Saturday, April 11, 2020

It isn't personal - coping with change - stuck in "why this is happening to me"

I am still working on my many projects at home and even creating more work for myself at every turn.  I did go to the office yesterday to turn in an order for a job. No one there and the receptionist said I was the first person to come through the doors at 11 AM.

Yesterday while at work I did have two calls one from an old customer and one from a customer wanting to start their project in June as scheduled.  This is encouraging and gave me hope that I will have work when this is over.  The other call was from one of my customers that I did a new kitchen for in 2017.

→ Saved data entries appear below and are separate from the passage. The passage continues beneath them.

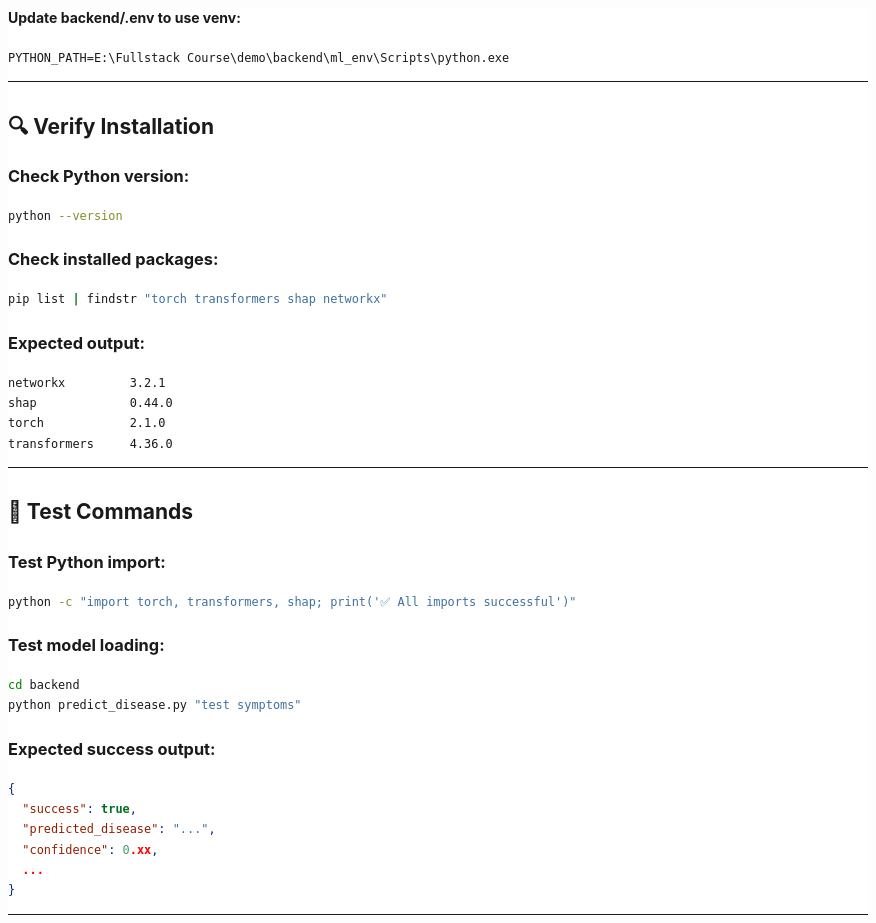 #### Update backend/.env to use venv:
```env
PYTHON_PATH=E:\Fullstack Course\demo\backend\ml_env\Scripts\python.exe
```

---

## 🔍 Verify Installation

### Check Python version:
```bash
python --version
```

### Check installed packages:
```bash
pip list | findstr "torch transformers shap networkx"
```

### Expected output:
```
networkx         3.2.1
shap             0.44.0
torch            2.1.0
transformers     4.36.0
```

---

## 🧪 Test Commands

### Test Python import:
```bash
python -c "import torch, transformers, shap; print('✅ All imports successful')"
```

### Test model loading:
```bash
cd backend
python predict_disease.py "test symptoms"
```

### Expected success output:
```json
{
  "success": true,
  "predicted_disease": "...",
  "confidence": 0.xx,
  ...
}
```

---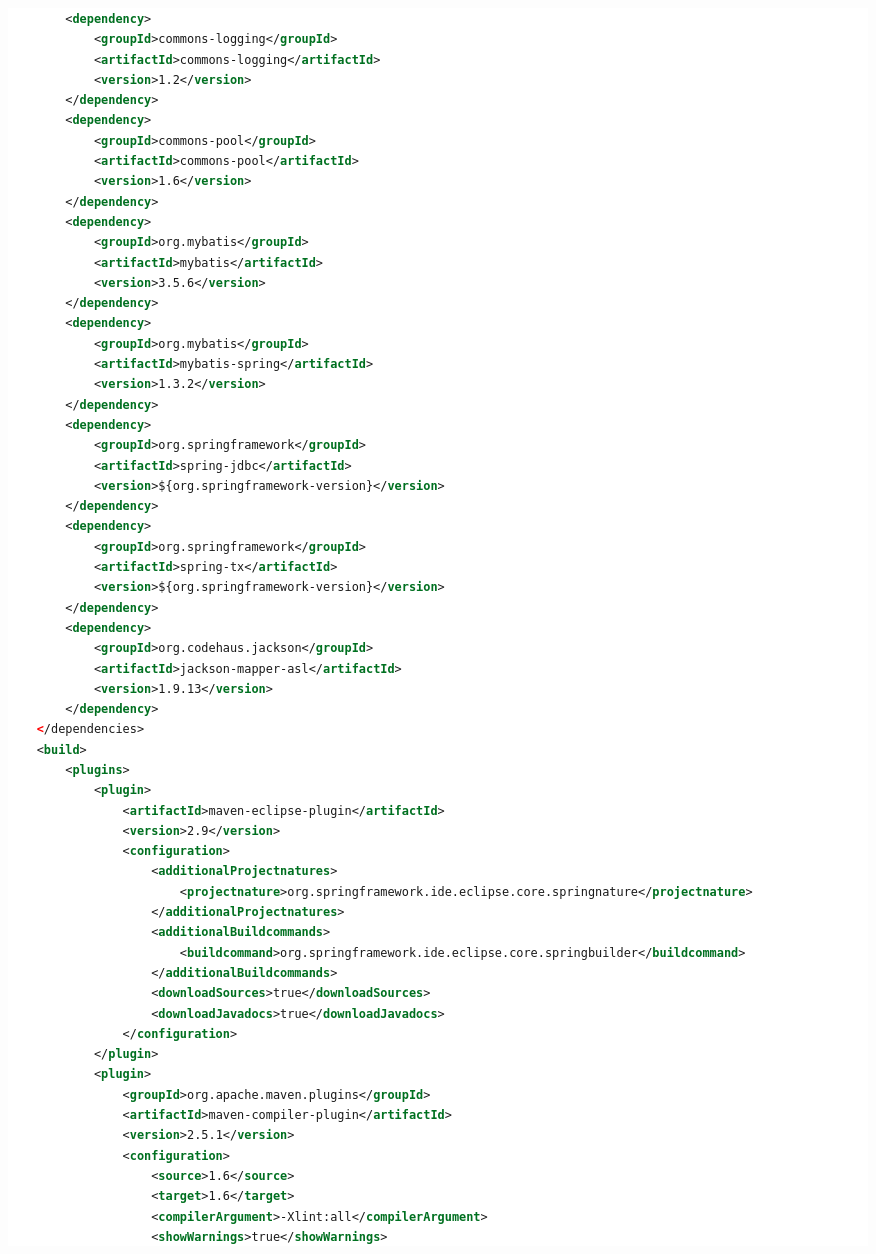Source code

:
 ```xml
		<dependency>
		    <groupId>commons-logging</groupId>
		    <artifactId>commons-logging</artifactId>
		    <version>1.2</version>
		</dependency>
		<dependency>
		    <groupId>commons-pool</groupId>
		    <artifactId>commons-pool</artifactId>
		    <version>1.6</version>
		</dependency>
		<dependency>
		    <groupId>org.mybatis</groupId>
		    <artifactId>mybatis</artifactId>
		    <version>3.5.6</version>
		</dependency>
		<dependency>
		    <groupId>org.mybatis</groupId>
		    <artifactId>mybatis-spring</artifactId>
		    <version>1.3.2</version>
		</dependency>
		<dependency>
			<groupId>org.springframework</groupId>
			<artifactId>spring-jdbc</artifactId>
			<version>${org.springframework-version}</version>
		</dependency>
		<dependency>
			<groupId>org.springframework</groupId>
			<artifactId>spring-tx</artifactId>
			<version>${org.springframework-version}</version>
		</dependency>
		<dependency>
			<groupId>org.codehaus.jackson</groupId>
			<artifactId>jackson-mapper-asl</artifactId>
			<version>1.9.13</version>
		</dependency>
	</dependencies>
    <build>
        <plugins>
            <plugin>
                <artifactId>maven-eclipse-plugin</artifactId>
                <version>2.9</version>
                <configuration>
                    <additionalProjectnatures>
                        <projectnature>org.springframework.ide.eclipse.core.springnature</projectnature>
                    </additionalProjectnatures>
                    <additionalBuildcommands>
                        <buildcommand>org.springframework.ide.eclipse.core.springbuilder</buildcommand>
                    </additionalBuildcommands>
                    <downloadSources>true</downloadSources>
                    <downloadJavadocs>true</downloadJavadocs>
                </configuration>
            </plugin>
            <plugin>
                <groupId>org.apache.maven.plugins</groupId>
                <artifactId>maven-compiler-plugin</artifactId>
                <version>2.5.1</version>
                <configuration>
                    <source>1.6</source>
                    <target>1.6</target>
                    <compilerArgument>-Xlint:all</compilerArgument>
                    <showWarnings>true</showWarnings>
```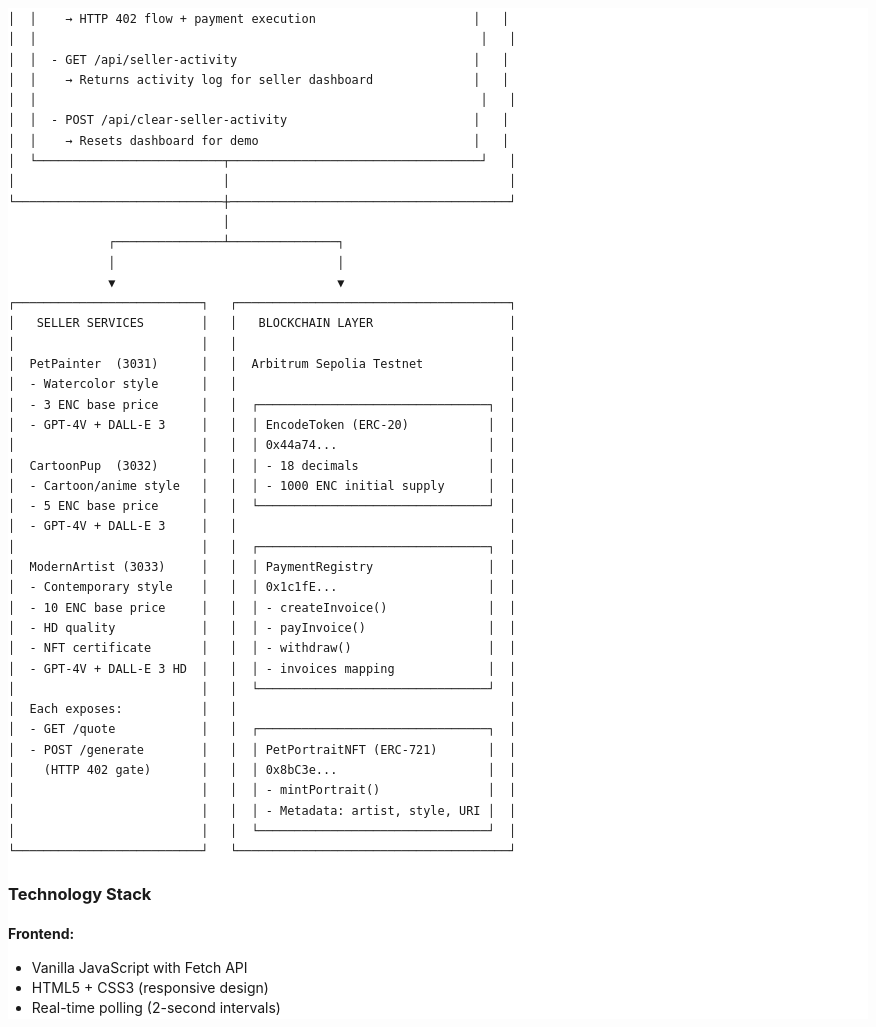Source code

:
```
│  │    → HTTP 402 flow + payment execution                      │   │
│  │                                                              │   │
│  │  - GET /api/seller-activity                                 │   │
│  │    → Returns activity log for seller dashboard              │   │
│  │                                                              │   │
│  │  - POST /api/clear-seller-activity                          │   │
│  │    → Resets dashboard for demo                              │   │
│  └──────────────────────────┬───────────────────────────────────┘   │
│                             │                                       │
└─────────────────────────────┼───────────────────────────────────────┘
                              │
              ┌───────────────┴───────────────┐
              │                               │
              ▼                               ▼
┌──────────────────────────┐   ┌──────────────────────────────────────┐
│   SELLER SERVICES        │   │   BLOCKCHAIN LAYER                   │
│                          │   │                                      │
│  PetPainter  (3031)      │   │  Arbitrum Sepolia Testnet            │
│  - Watercolor style      │   │                                      │
│  - 3 ENC base price      │   │  ┌────────────────────────────────┐  │
│  - GPT-4V + DALL-E 3     │   │  │ EncodeToken (ERC-20)           │  │
│                          │   │  │ 0x44a74...                     │  │
│  CartoonPup  (3032)      │   │  │ - 18 decimals                  │  │
│  - Cartoon/anime style   │   │  │ - 1000 ENC initial supply      │  │
│  - 5 ENC base price      │   │  └────────────────────────────────┘  │
│  - GPT-4V + DALL-E 3     │   │                                      │
│                          │   │  ┌────────────────────────────────┐  │
│  ModernArtist (3033)     │   │  │ PaymentRegistry                │  │
│  - Contemporary style    │   │  │ 0x1c1fE...                     │  │
│  - 10 ENC base price     │   │  │ - createInvoice()              │  │
│  - HD quality            │   │  │ - payInvoice()                 │  │
│  - NFT certificate       │   │  │ - withdraw()                   │  │
│  - GPT-4V + DALL-E 3 HD  │   │  │ - invoices mapping             │  │
│                          │   │  └────────────────────────────────┘  │
│  Each exposes:           │   │                                      │
│  - GET /quote            │   │  ┌────────────────────────────────┐  │
│  - POST /generate        │   │  │ PetPortraitNFT (ERC-721)       │  │
│    (HTTP 402 gate)       │   │  │ 0x8bC3e...                     │  │
│                          │   │  │ - mintPortrait()               │  │
│                          │   │  │ - Metadata: artist, style, URI │  │
│                          │   │  └────────────────────────────────┘  │
└──────────────────────────┘   └──────────────────────────────────────┘
```

### Technology Stack

**Frontend:**
- Vanilla JavaScript with Fetch API
- HTML5 + CSS3 (responsive design)
- Real-time polling (2-second intervals)
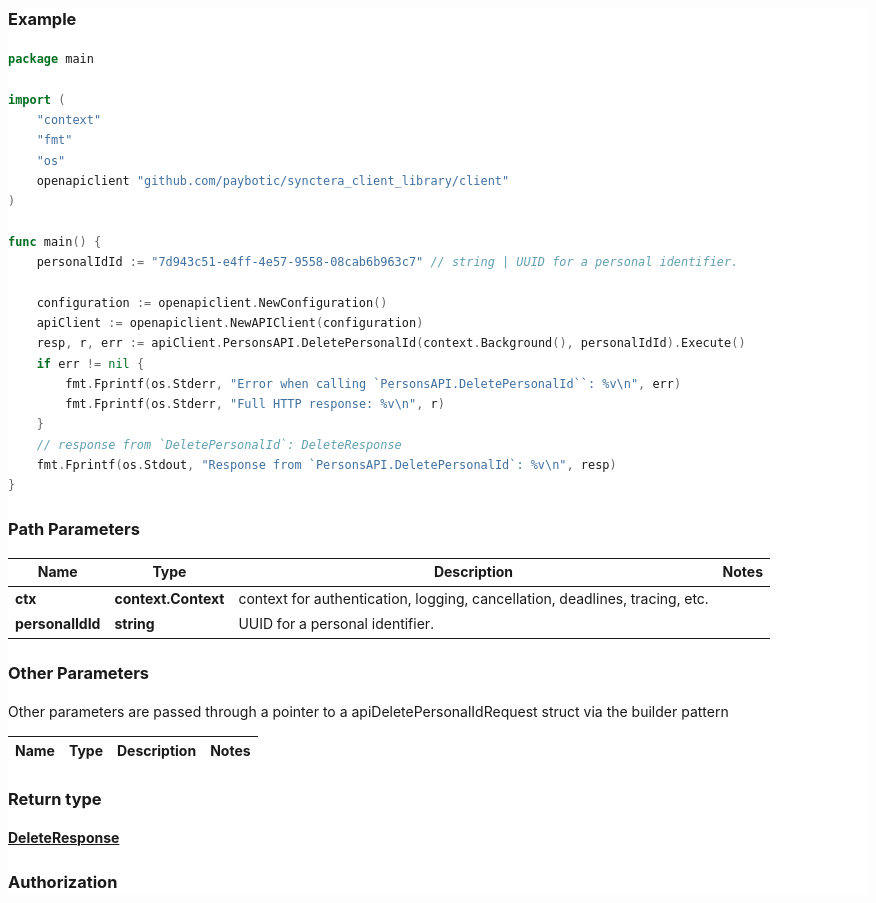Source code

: ### Example

```go
package main

import (
	"context"
	"fmt"
	"os"
	openapiclient "github.com/paybotic/synctera_client_library/client"
)

func main() {
	personalIdId := "7d943c51-e4ff-4e57-9558-08cab6b963c7" // string | UUID for a personal identifier.

	configuration := openapiclient.NewConfiguration()
	apiClient := openapiclient.NewAPIClient(configuration)
	resp, r, err := apiClient.PersonsAPI.DeletePersonalId(context.Background(), personalIdId).Execute()
	if err != nil {
		fmt.Fprintf(os.Stderr, "Error when calling `PersonsAPI.DeletePersonalId``: %v\n", err)
		fmt.Fprintf(os.Stderr, "Full HTTP response: %v\n", r)
	}
	// response from `DeletePersonalId`: DeleteResponse
	fmt.Fprintf(os.Stdout, "Response from `PersonsAPI.DeletePersonalId`: %v\n", resp)
}
```

### Path Parameters


Name | Type | Description  | Notes
------------- | ------------- | ------------- | -------------
**ctx** | **context.Context** | context for authentication, logging, cancellation, deadlines, tracing, etc.
**personalIdId** | **string** | UUID for a personal identifier. | 

### Other Parameters

Other parameters are passed through a pointer to a apiDeletePersonalIdRequest struct via the builder pattern


Name | Type | Description  | Notes
------------- | ------------- | ------------- | -------------


### Return type

[**DeleteResponse**](DeleteResponse.md)

### Authorization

During the remodel his wife was diagnosed with MS and now they need to convert their master bathroom to be more accessible. I remember when I first met him how he was very assertive and was use to making every decision without anyone's input. We butted heads on a number of things and I finally convinced him to trust me. In the end they were very happy with the kitchen.

Life can really suck. Just when you think you have things figured out then "BAM" something just knocks you off your feet.  I wondered how much their life has changed since I last saw them and how they are managing with this illness. I will find out on Monday when I see them.

It is good we don't know the future or we would never get up in the morning. We can only work on a day by day basis and hope that we have the courage to just deal with what comes our way. I remember one year at our annual office Christmas luncheon I looked around the table and thought "I wonder who won't be at the table next year" it turned out to be me.  I was let go and in school the following Christmas.  You just never know.

What I know now that I haven't known most of my life is that "it isn't personal".  I thought that I caused every bad thing that happened to me.  God was punishing me because I was a bad person. I thought if I wasn't who I was that the outcome would have been different.  This idea kept me stuck is my own mind and in my own prison of asking myself "why did this happen to me".

It doesn't help that we live in a society that lives for "The Secret" or even the church of my childhood saying only bad things happen to bad people. Sinners are being punished for their sins.  When my mother died it was a shock to me because she was so good. Then the story changed to God needed her in heaven. My views on suffering have been centered around thinking everything is my fault.

The Bible says "rain falls on the just and the unjust" my words anyway.  I always thought I could analyze every bad thing that happened to me and prevent it from happening to me again. The trouble with that is that the next bad thing that happened wasn't what I was preparing for in the first place.

I have wasted my life with this kind of thinking. I don't think Pandemic was on my list of things to prepare for but here we are shutdown and dealing with it. Today I am just putting the future aside since I can't do anything else at the moment and working on my to do list.